Sekarang Alex, tengah menatapku dengan pandangan yang sama persis dengan Mom waktu itu.

"Apapun. Kau boleh melakukan apapun. Kecuali satu. Jangan pernah membuatku ketakutan seperti malam itu. Aku seperti orang gila mengira kau sudah pergi meninggalkanku. Kau tahu, kurasa pepatah kuno itu benar adanya. Kita tidak pernah sadar seseorang sangat berharga dalam hidup kita, sampai akhirnya kita kehilangan mereka."

Suaranya terdengar lirih, seolah dia sendiri merasa takut untuk mengungkapkan perasaannya. Alex masih menatapku. Menunggu. Aku menelan ludah, susah payah mengendalikan ledakan emosi yang saat ini tengah bergemuruh di dalam diriku. Aku hanya bisa mengangguk pelan sebagai bentuk jawaban atas permintaannya. Alex tersenyum, mengusap puncak kepalaku dengan gemas. Sebelum kembali memposisikan tubuhnya menghadap kemudi.

Dia kembali mengatur playlist musik yang terhubung dengan salah satu aplikasi berbayar. Ketika tampak satu judul yang familier aku menghentikan tangannya.

"Yang ini. Aku suka lagu ini." Ucapku tiba-tiba dengan semangat tinggi.

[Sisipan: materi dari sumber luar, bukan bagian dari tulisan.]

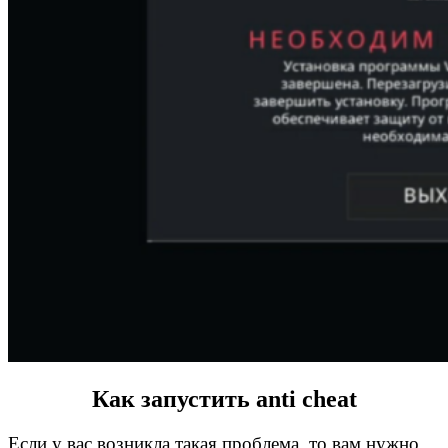
Как запустить аnti cheat
Если у вас возникла такая проблема, то вам нужно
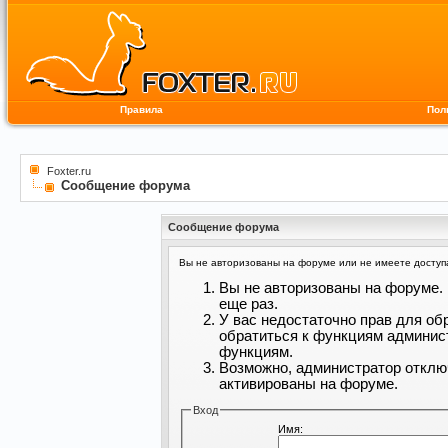
Правила
Пол
Foxter.ru
Сообщение форума
Сообщение форума
Вы не авторизованы на форуме или не имеете доступа 
Вы не авторизованы на форуме. 
еще раз.
У вас недостаточно прав для об
обратиться к функциям админис
функциям.
Возможно, администратор отклю
активированы на форуме.
Вход
Имя:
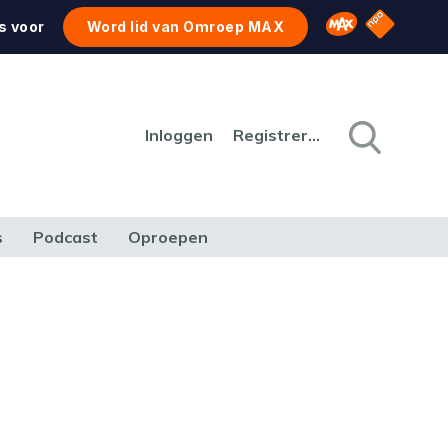
NPO Star
Omroep MAX
s voor
Word lid van Omroep MAX
Inloggen
Registreren
s
Podcast
Oproepen
CULTUUR
NATUUR & MILIEU
REIZEN & VERKEER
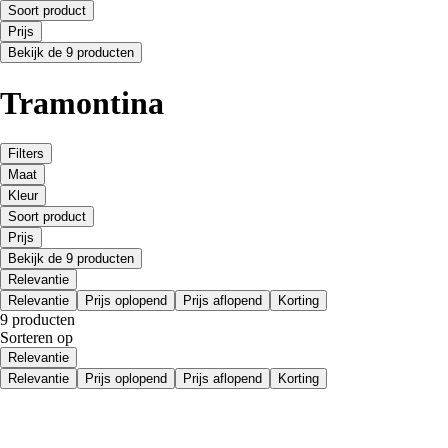
Soort product
Prijs
Bekijk de 9 producten
Tramontina
Filters
Maat
Kleur
Soort product
Prijs
Bekijk de 9 producten
Relevantie
Relevantie
Prijs oplopend
Prijs aflopend
Korting
9 producten
Sorteren op
Relevantie
Relevantie
Prijs oplopend
Prijs aflopend
Korting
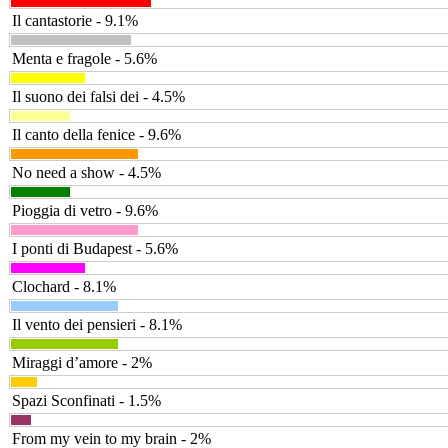
Il cantastorie - 9.1%
Menta e fragole - 5.6%
Il suono dei falsi dei - 4.5%
Il canto della fenice - 9.6%
No need a show - 4.5%
Pioggia di vetro - 9.6%
I ponti di Budapest - 5.6%
Clochard - 8.1%
Il vento dei pensieri - 8.1%
Miraggi d’amore - 2%
Spazi Sconfinati - 1.5%
From my vein to my brain - 2%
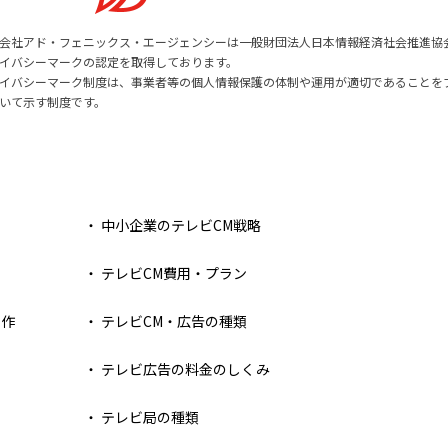
会社アド・フェニックス・エージェンシーは一般財団法人日本情報経済社会推進協会(J
イバシーマークの認定を取得しております。
イバシーマーク制度は、事業者等の個人情報保護の体制や運用が適切であることを
いて示す制度です。
・ 中小企業のテレビCM戦略
・ テレビCM費用・プラン
制作
・ テレビCM・広告の種類
・ テレビ広告の料金のしくみ
・ テレビ局の種類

"Aku tidak tahu kau suka musik Korea." Alex menatapku dengan wajah bertanya.

Dalam hati aku mengutuk pelan kebodohanku sendiri.

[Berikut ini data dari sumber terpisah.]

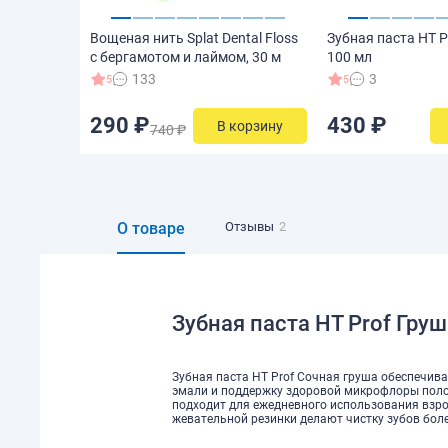
Вощеная нить Splat Dental Floss
Зубная паста HT P
с бергамотом и лаймом, 30 м
100 мл
133
3
5
5
290 ₽
430 ₽
В корзину
740 ₽
О товаре
Отзывы
2
Зубная паста HT Prof Груш
Зубная паста HT Prof Сочная груша обеспечива
эмали и поддержку здоровой микрофлоры полос
подходит для ежедневного использования взрос
жевательной резинки делают чистку зубов бол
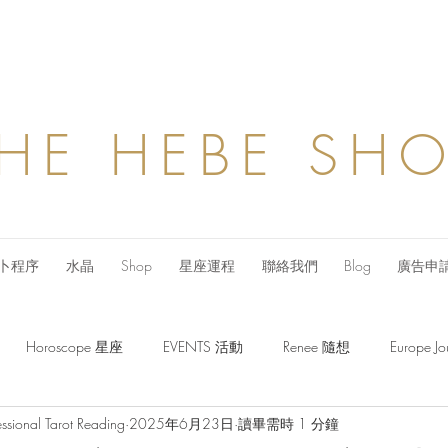
HE HEBE SH
卜程序
水晶
Shop
星座運程
聯絡我們
Blog
廣告申
Horoscope 星座
EVENTS 活動
Renee 隨想
Europe
ssional Tarot Reading
2025年6月23日
讀畢需時 1 分鐘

"Well, mungkin aku pernah mendengarkan lagu ini berasama Jieun?" jawabku asal-asalan sambil mengangkat bahu, berusaha bersikap sealami mungkin.

Alex menggeleng.

"Mungkin saja kau mulai memperlihatkan sisi dirimu yang paling dalam. Siapa tahu? Ini adalah dirimu yang hanya sedikit orang saja yang tahu? Makanan Korea, dan sekarang Musik Korea. Sepertinya menyenangkan." Alex mulai mengemudi.

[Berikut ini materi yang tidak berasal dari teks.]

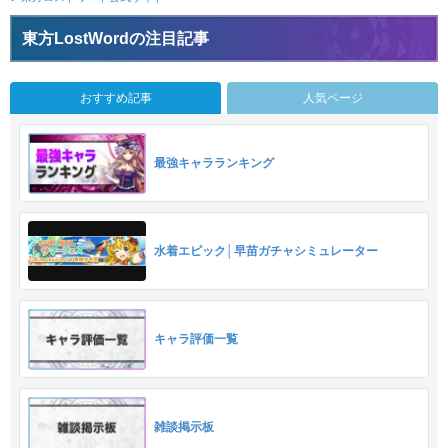
東方LostWordの注目記事
おすすめ記事
人気ページ
最強キャラランキング
水着エピック│早苗ガチャシミュレーター
キャラ評価一覧
雑談掲示板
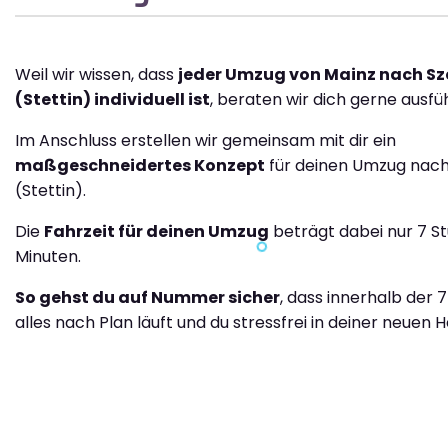
Weil wir wissen, dass
jeder Umzug von Mainz nach Sz
(Stettin) individuell ist
, beraten wir dich gerne ausfüh
Im Anschluss erstellen wir gemeinsam mit dir ein
maßgeschneidertes Konzept
für deinen Umzug nach
(Stettin).
Die
Fahrzeit für deinen Umzug
beträgt dabei nur 7 S
Minuten.
So gehst du auf Nummer sicher
, dass innerhalb der 
alles nach Plan läuft und du stressfrei in deiner neuen H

Mobil perlahan keluar meninggalkan garasi. Paman Giuseppe terlihat tengah berjalan kembali dari arah depan bersama Dad. Alex membunyikan klakson pelan, dan mereka berdua melambaikan tangan ke arah kami. Aku balas melambai. Tersenyum puas, karena sebentar lagi aku bisa menikmati makanan yang ternyata sudah aku rindukan beberapa hari ini.

Begitu mendekati gerbang aku menoleh kearah Alex, dia terlihat fokus mengemudi sambil mengetukkan jarinya mengikuti irama dari musik yang aku pilih. Aku nyengir melihat dia rupanya menyukai lagu ini.

Lagu dari salah satu Grup Musik favoritku, TXT yang berjudul "Run Away" menemani perjalanan kami sore ini.